The hardest part of this recipe is getting the Ginger sliced thin enough. Smaller chunks are hard to stabilize and slice thinly. I use my mandolin and have had pretty good results. Patience is the key. And of sourse,as as always, keep those fingers out of the way !!
It's best to use fresh young ginger (shin shoga) to make gari.
Cut the ginger into fair size chunks (1-1/2 to 2 inches) and place them in a bowl. sprinkle with salt, stir to coat and let stand for 30 minutes or more. drain and transfer ginger to a clean jar.
In a saucepan, stir together the rice vinegar and sugar until sugar has dissolved. Bring to a boil and pour the boiling liquid over the ginger root pieces in the jar.

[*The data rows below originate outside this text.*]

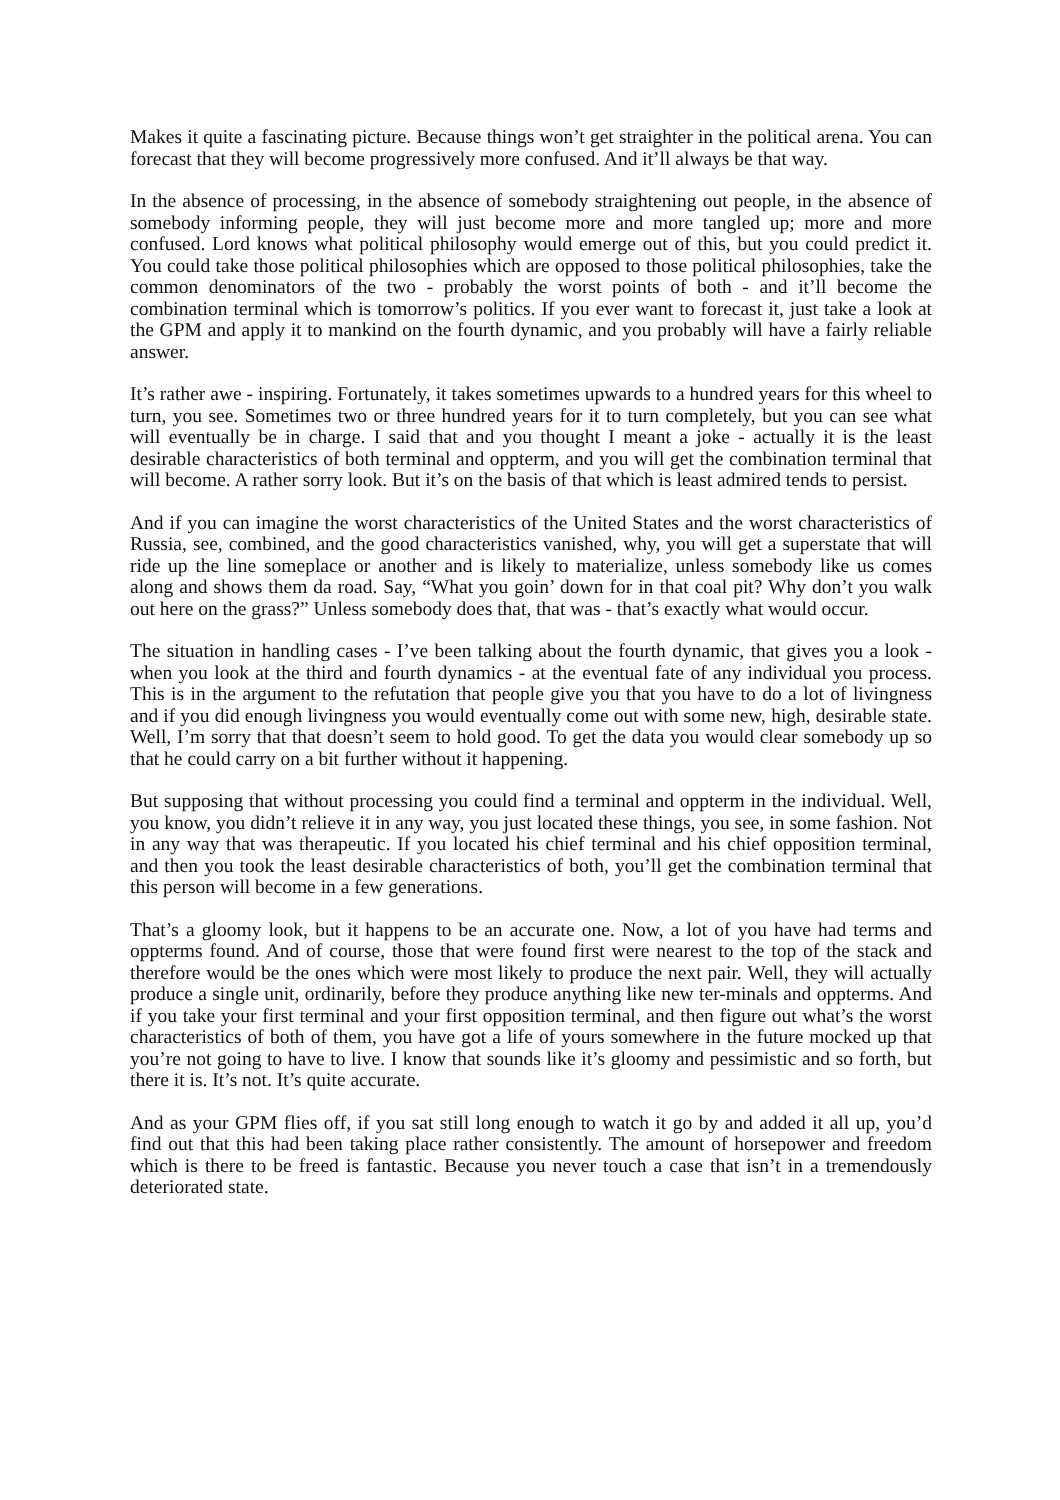Makes it quite a fascinating picture. Because things won’t get straighter in the political arena. You can forecast that they will become progressively more confused. And it’ll always be that way.
In the absence of processing, in the absence of somebody straightening out people, in the absence of somebody informing people, they will just become more and more tangled up; more and more confused. Lord knows what political philosophy would emerge out of this, but you could predict it. You could take those political philosophies which are opposed to those political philosophies, take the common denominators of the two - probably the worst points of both - and it’ll become the combination terminal which is tomorrow’s politics. If you ever want to forecast it, just take a look at the GPM and apply it to mankind on the fourth dynamic, and you probably will have a fairly reliable answer.
It’s rather awe - inspiring. Fortunately, it takes sometimes upwards to a hundred years for this wheel to turn, you see. Sometimes two or three hundred years for it to turn completely, but you can see what will eventually be in charge. I said that and you thought I meant a joke - actually it is the least desirable characteristics of both terminal and oppterm, and you will get the combination terminal that will become. A rather sorry look. But it’s on the basis of that which is least admired tends to persist.
And if you can imagine the worst characteristics of the United States and the worst characteristics of Russia, see, combined, and the good characteristics vanished, why, you will get a superstate that will ride up the line someplace or another and is likely to materialize, unless somebody like us comes along and shows them da road. Say, “What you goin’ down for in that coal pit? Why don’t you walk out here on the grass?” Unless somebody does that, that was - that’s exactly what would occur.
The situation in handling cases - I’ve been talking about the fourth dynamic, that gives you a look - when you look at the third and fourth dynamics - at the eventual fate of any individual you process. This is in the argument to the refutation that people give you that you have to do a lot of livingness and if you did enough livingness you would eventually come out with some new, high, desirable state. Well, I’m sorry that that doesn’t seem to hold good. To get the data you would clear somebody up so that he could carry on a bit further without it happening.
But supposing that without processing you could find a terminal and oppterm in the individual. Well, you know, you didn’t relieve it in any way, you just located these things, you see, in some fashion. Not in any way that was therapeutic. If you located his chief terminal and his chief opposition terminal, and then you took the least desirable characteristics of both, you’ll get the combination terminal that this person will become in a few generations.
That’s a gloomy look, but it happens to be an accurate one. Now, a lot of you have had terms and oppterms found. And of course, those that were found first were nearest to the top of the stack and therefore would be the ones which were most likely to produce the next pair. Well, they will actually produce a single unit, ordinarily, before they produce anything like new ter-minals and oppterms. And if you take your first terminal and your first opposition terminal, and then figure out what’s the worst characteristics of both of them, you have got a life of yours somewhere in the future mocked up that you’re not going to have to live. I know that sounds like it’s gloomy and pessimistic and so forth, but there it is. It’s not. It’s quite accurate.
And as your GPM flies off, if you sat still long enough to watch it go by and added it all up, you’d find out that this had been taking place rather consistently. The amount of horsepower and freedom which is there to be freed is fantastic. Because you never touch a case that isn’t in a tremendously deteriorated state.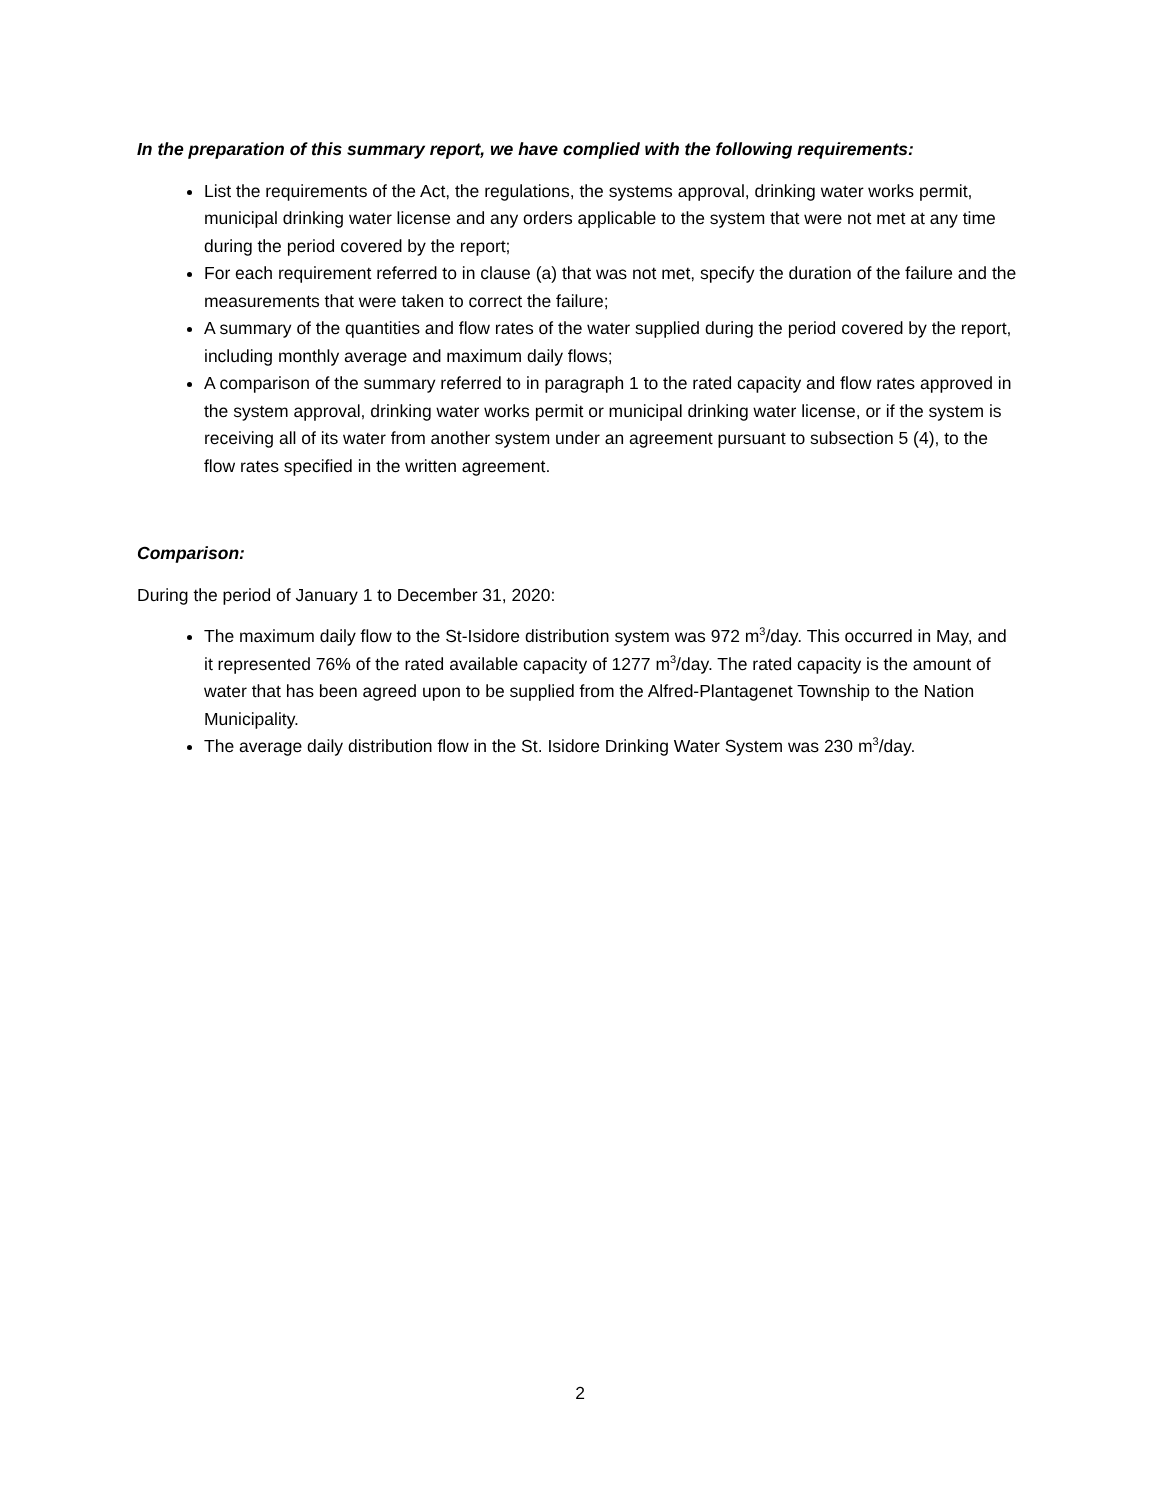In the preparation of this summary report, we have complied with the following requirements:
List the requirements of the Act, the regulations, the systems approval, drinking water works permit, municipal drinking water license and any orders applicable to the system that were not met at any time during the period covered by the report;
For each requirement referred to in clause (a) that was not met, specify the duration of the failure and the measurements that were taken to correct the failure;
A summary of the quantities and flow rates of the water supplied during the period covered by the report, including monthly average and maximum daily flows;
A comparison of the summary referred to in paragraph 1 to the rated capacity and flow rates approved in the system approval, drinking water works permit or municipal drinking water license, or if the system is receiving all of its water from another system under an agreement pursuant to subsection 5 (4), to the flow rates specified in the written agreement.
Comparison:
During the period of January 1 to December 31, 2020:
The maximum daily flow to the St-Isidore distribution system was 972 m<sup>3</sup>/day. This occurred in May, and it represented 76% of the rated available capacity of 1277 m<sup>3</sup>/day. The rated capacity is the amount of water that has been agreed upon to be supplied from the Alfred-Plantagenet Township to the Nation Municipality.
The average daily distribution flow in the St. Isidore Drinking Water System was 230 m<sup>3</sup>/day.
2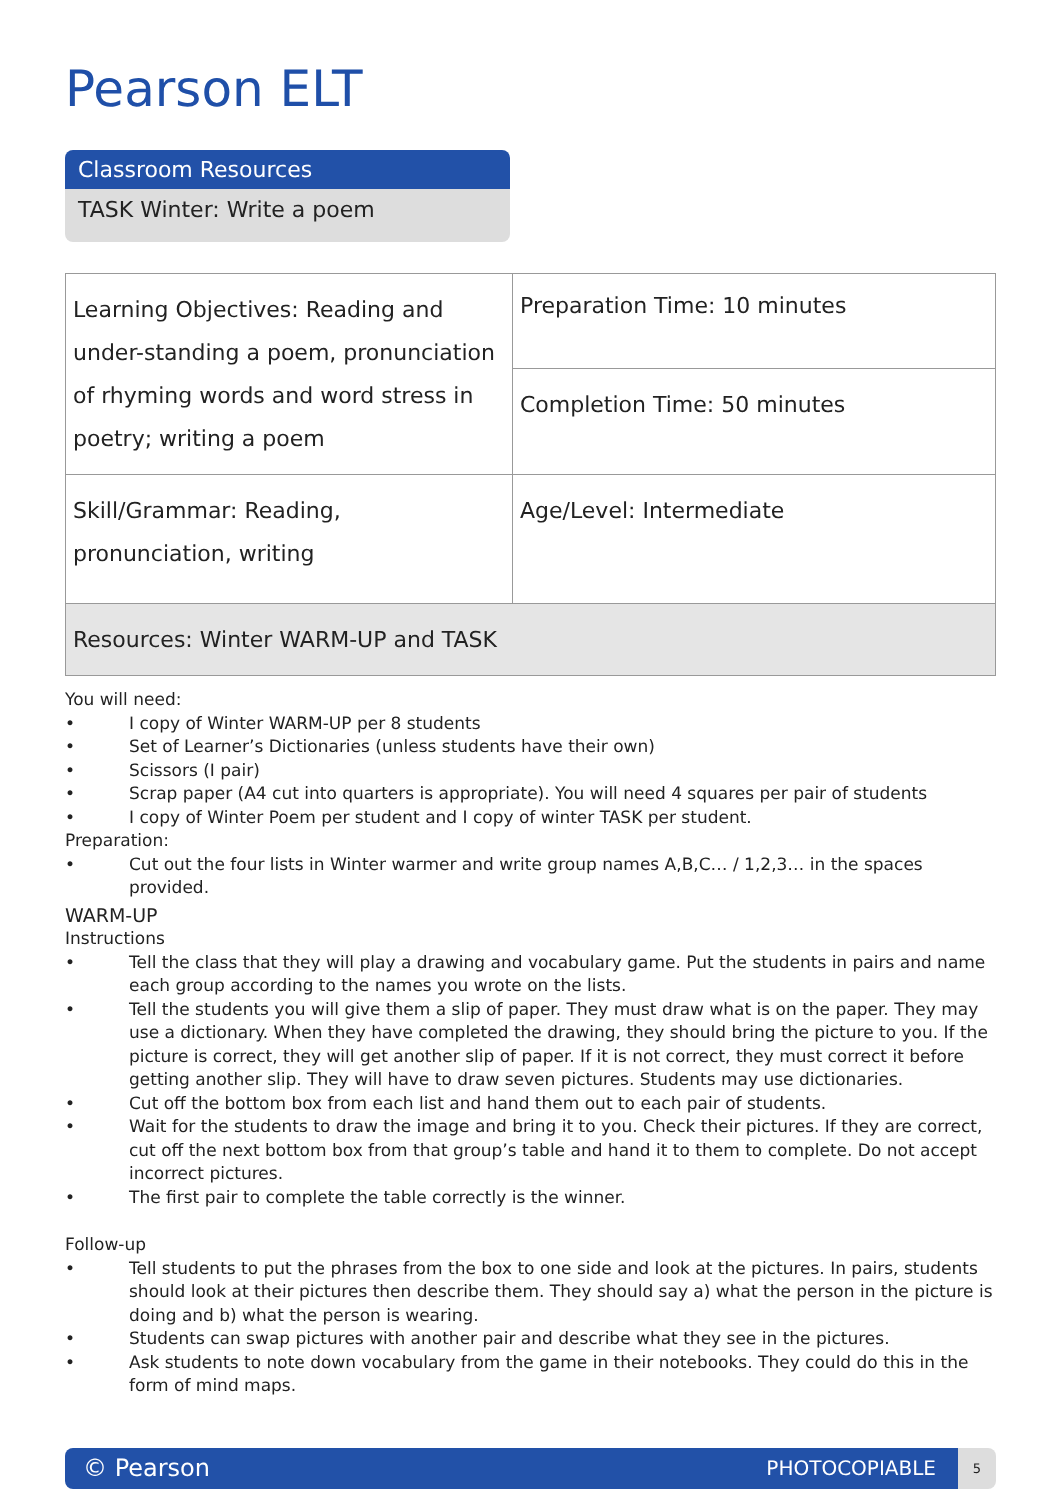Pearson ELT
Classroom Resources
TASK Winter: Write a poem
| Learning Objectives: Reading and under-standing a poem, pronunciation of rhyming words and word stress in poetry; writing a poem | Preparation Time: 10 minutes |
| | Completion Time: 50 minutes |
| Skill/Grammar: Reading, pronunciation, writing | Age/Level: Intermediate |
| Resources: Winter WARM-UP and TASK | |
You will need:
• I copy of Winter WARM-UP per 8 students
• Set of Learner’s Dictionaries (unless students have their own)
• Scissors (I pair)
• Scrap paper (A4 cut into quarters is appropriate). You will need 4 squares per pair of students
• I copy of Winter Poem per student and I copy of winter TASK per student.
Preparation:
• Cut out the four lists in Winter warmer and write group names A,B,C… / 1,2,3… in the spaces provided.
WARM-UP
Instructions
• Tell the class that they will play a drawing and vocabulary game. Put the students in pairs and name each group according to the names you wrote on the lists.
• Tell the students you will give them a slip of paper. They must draw what is on the paper. They may use a dictionary. When they have completed the drawing, they should bring the picture to you. If the picture is correct, they will get another slip of paper. If it is not correct, they must correct it before getting another slip. They will have to draw seven pictures. Students may use dictionaries.
• Cut off the bottom box from each list and hand them out to each pair of students.
• Wait for the students to draw the image and bring it to you. Check their pictures. If they are correct, cut off the next bottom box from that group’s table and hand it to them to complete. Do not accept incorrect pictures.
• The first pair to complete the table correctly is the winner.
Follow-up
• Tell students to put the phrases from the box to one side and look at the pictures. In pairs, students should look at their pictures then describe them. They should say a) what the person in the picture is doing and b) what the person is wearing.
• Students can swap pictures with another pair and describe what they see in the pictures.
• Ask students to note down vocabulary from the game in their notebooks. They could do this in the form of mind maps.
© Pearson PHOTOCOPIABLE
5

Allow mixture to cool on kitchen counter. Put lid on the jar and store in the refrigerator for one week minimum.
The liquid will change color to a slight pink hue in a few minutes. Don't be alarmed ! It is the reaction of the rice vinegar and sugar that causes the change. Only quality rice vinegar will do that. NOTE: red food coloring is usually added to commercially produced pickled ginger to give it a pleasing color.
Now, for a VERY important final step. The ginger MUST be sliced paper thin !!! When you have accomplished that, put sliced ginger (GARI) back in the refrigerator.
Serve GARI with any Asian meal as a palate cleanser. It has a slight bite to it, but belongs with sashimi (raw fish or seafood) and sushi.
NOTE: Ginger root is available in two forms: young and mature. young roots, also called green or spring ginger, has a pale, thin skin that requires little or no peeling, is very tender and has a milder flavor.